India's Modi |
India’s new leader, Narendra Modi, according to Shikha Dalmia in TIME, just utterly defeated the ruling Congress Party in part by deflating Congress’s “vote-bank politics”: welfare subsidies to special constituencies to win votes, which Modi said was “ruining the country without improving living standards.”
Modi moves India forward by denouncing the very vote buying that America’s ruling party employs as a substitute for jobs and economic growth--the real goal both the Indian and American people seek. Our national elite, as described by William Tucker in the conservative American Spectator, suffers
the kind of stagnation Thorstein Veblen warned against in The Theory of the Leisure Class. When you couple an aristocratic upper crust that has lost interest in economic progress with a lumpenproletariat that doesn’t understand growth and only wants handouts from the government, you have a prescription for long economic decline.New York Times columnist David Brooks writes that Nigeria, Africa’s largest nation, is like Modi’s India surging forward by moving away from government. Says Brooks:
80% of Africa’s workers labor in the informal sector. That’s because the formal governmental and regulatory structures are biased toward the connected and the rich, not based on impersonal rule of law. . . Individual and social creativity is zooming ahead. Governing institutions are failing to perform the basic, elementary tasks.Capitalism works better--in India, in Nigeria, in the U.S.--when government stays out of the way. Yet America’s ruling elite demands more government. It’s done in the name of economic redistribution (see previous post). But ironically, we find America’s most pronounced inequality in regions where Democrats are in charge.
Bloomberg’s Megan McArdle, after noting Democrats represent 70 of the 100 wealthiest congressional districts, explains:
The rich of America’s affluent urban areas tend to be the beneficiaries, one way or another, of a global tournament economy in which markets are often close to “winner take all,” and vast sums can flow to people who are just a little bit better than their competitors. The wealthy in Republican districts, on the other hand, are more likely to be competing in [lesser] local or national markets. . . where sales are ground out one at a time. Because the sums involved are smaller, the wealth gap is also smaller -- and business owners are less likely to be sympathetic to the idea that their success has a huge luck component.
In urban areas at the nexus of those global industries, where the rich are bidding up the prices of real estate (and, by extension, of everything else that is bought or sold on that real estate), inequality qua inequality is an issue with huge political salience. But in the rest of the country, structural changes in those local and national industries are much more likely to worry people. When a big local employer closes down because of competition from China or Amazon.com Inc., the gap between rich and poor may collapse dramatically.McArdle helps us understand--in terms used in this piece--that the Third World is gone, or, rather, that the Third World (China) is now a part of our everyday lives. We live in a single world where wealth and power are concentrated at the top, where the upper class, having arrived, is focused on protecting its position and so uses government to prevent revolution partly by buying off the poor. It’s the Rome of bread and circuses. It’s the Congress Party in India, socialist governments in Africa, social democrats in Europe, and it’s progressive Democrats in Manhattan, San Francisco, West L.A., Boston, and Washington.
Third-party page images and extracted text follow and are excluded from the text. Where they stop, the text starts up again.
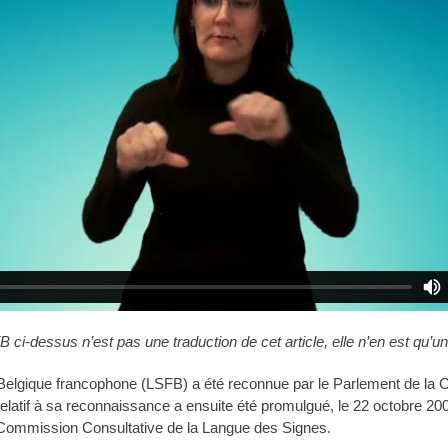
B ci-dessus n’est pas une traduction de cet article, elle n’en est qu’u
Belgique francophone (LSFB) a été reconnue par le Parlement de la
elatif à sa reconnaissance a ensuite été promulgué, le 22 octobre 20
a Commission Consultative de la Langue des Signes.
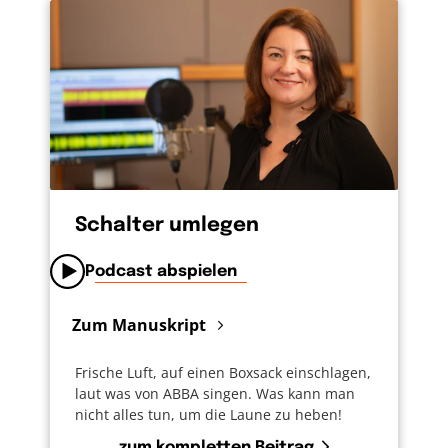
Beter diesen Druck Gott abgibt: „Meine Zeit“,
stellt er fest, „steht in deinen Händen, Gott!“
Vielleicht werde ich 100 Jahre alt, vielleicht ist
aber auch morgen Schluss. Mir macht das
klar: Es kommt nicht drauf an, das Maximum
rauszuholen, sondern, in dem Freude zu
entdecken, was mir auf meinem Weg
geschenkt ist.
Schalter umlegen
Podcast abspielen
Zum Manuskript
Frische Luft, auf einen Boxsack einschlagen,
laut was von ABBA singen. Was kann man
nicht alles tun, um die Laune zu heben!
zum kompletten Beitrag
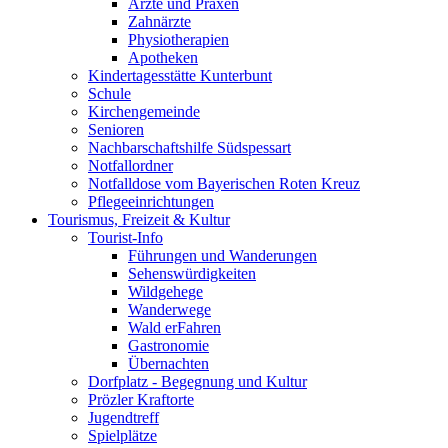
Ärzte und Praxen
Zahnärzte
Physiotherapien
Apotheken
Kindertagesstätte Kunterbunt
Schule
Kirchengemeinde
Senioren
Nachbarschaftshilfe Südspessart
Notfallordner
Notfalldose vom Bayerischen Roten Kreuz
Pflegeeinrichtungen
Tourismus, Freizeit & Kultur
Tourist-Info
Führungen und Wanderungen
Sehenswürdigkeiten
Wildgehege
Wanderwege
Wald erFahren
Gastronomie
Übernachten
Dorfplatz - Begegnung und Kultur
Prözler Kraftorte
Jugendtreff
Spielplätze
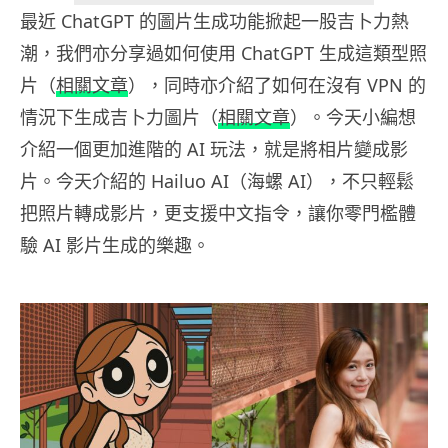
最近 ChatGPT 的圖片生成功能掀起一股吉卜力熱
潮，我們亦分享過如何使用 ChatGPT 生成這類型照
片（
相關文章
），同時亦介紹了如何在沒有 VPN 的
情況下生成吉卜力圖片（
相關文章
）。今天小編想
介紹一個更加進階的 AI 玩法，就是將相片變成影
片。今天介紹的 Hailuo AI（海螺 AI），不只輕鬆
把照片轉成影片，更支援中文指令，讓你零門檻體
驗 AI 影片生成的樂趣。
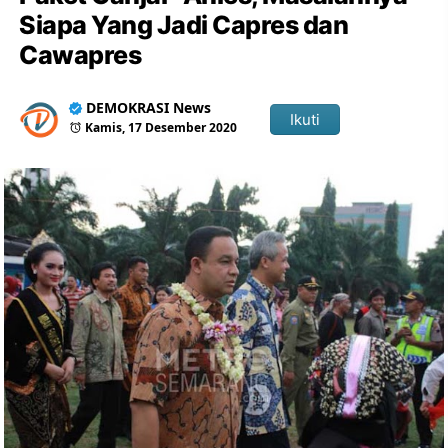
Siapa Yang Jadi Capres dan
Cawapres
DEMOKRASI News
Ikuti
Kamis, 17 Desember 2020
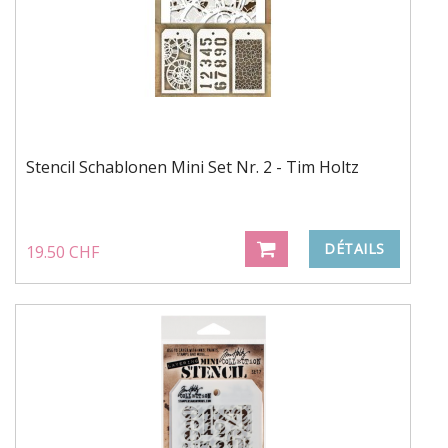
Stencil Schablonen Mini Set Nr. 2 - Tim Holtz
DÉTAILS
19.50 CHF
Big winners and big losers in the global economy share the sharp income gap of a large city. And they congregate in the world cities, including America’s but also London, Paris (and its Swiss suburb), Dubai, Hong Kong, Tokyo where they have more in common with each other than with their poor at home. The global product cycle favors first the bright inventors, entrepreneurs, financiers, the lucky, big winners who launch ventures and live in world cities. But product development then moves down the food chain to mass manufacturing in the Third World by former peasants, uplifting these billions in a raw “survival of the fittest” competition that can and does slam Middle America and other former First and Second World working classes.
In the U.S., it means Democrats at the top and bottom on one hand, and on the other, Republicans in the middle struggling together between the two extremes, sharing common difficulties. For those in the U.S. middle, as for the raw Third World masses, the private sector promises more than government power and largesse.